RuntimeError: CopyBackwards returned invalid gradient

mayank127 · September 22, 2018, 2:55pm

I was creating a custom module and was getting the error in title when trying to back-propagate after moving the module instance to cuda().

A simpler version looks like this:

class LinearT(Module):
    def __init__(self, in_features, out_features, bias=True, transpose_flag=False):
        super(Linear, self).__init__()
        self.in_features = in_features
        self.out_features = out_features
        self.weight_manifold = weight_manifold
        self.transpose_flag = transpose_flag

        self._weight = Parameter(torch.Tensor(out_features, in_features))
        if self.transpose_flag:
            self.register_buffer('weight', self._weight.transpose(-2, -1))
        else:
            self.register_buffer('weight', self._weight)


        if bias:
            self.bias = Parameter(torch.Tensor(out_features))
        else:
            self.register_parameter('bias', None)
        self.reset_parameters()


    def forward(self, input):
        return F.linear(input, self.weight, self.bias)

Error encountered is

RuntimeError: Function torch::autograd::CopyBackwards returned an invalid gradient at index 1 - expected type torch.cuda.FloatTensor but got torch.FloatTensor

I’m creating a ._weight parameter from some other function call and is complex then the above example, but is close enough.

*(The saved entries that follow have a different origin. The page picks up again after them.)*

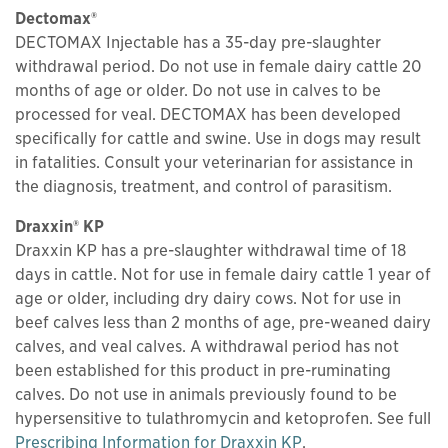
Dectomax®
DECTOMAX Injectable has a 35-day pre-slaughter
withdrawal period. Do not use in female dairy cattle 20
months of age or older. Do not use in calves to be
processed for veal. DECTOMAX has been developed
specifically for cattle and swine. Use in dogs may result
in fatalities. Consult your veterinarian for assistance in
the diagnosis, treatment, and control of parasitism.
Draxxin® KP
Draxxin KP has a pre-slaughter withdrawal time of 18
days in cattle. Not for use in female dairy cattle 1 year of
age or older, including dry dairy cows. Not for use in
beef calves less than 2 months of age, pre-weaned dairy
calves, and veal calves. A withdrawal period has not
been established for this product in pre-ruminating
calves. Do not use in animals previously found to be
hypersensitive to tulathromycin and ketoprofen. See full
This links to a
pdf
fi
Prescribing Information for Draxxin KP
.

I have used register_bufffer on ‘weight’ to make sure it gets transferred to cuda on _apply function, and did not make it a parameter as the optimizer would be optimizing _weight.

Let me know if anyone has some idea how to make this work.

wangxiao5791509 · March 12, 2019, 1:03pm

“expected type torch.cuda.FloatTensor but got torch.FloatTensor”.
Maybe you should change the data into the gpu with xxx.cuda().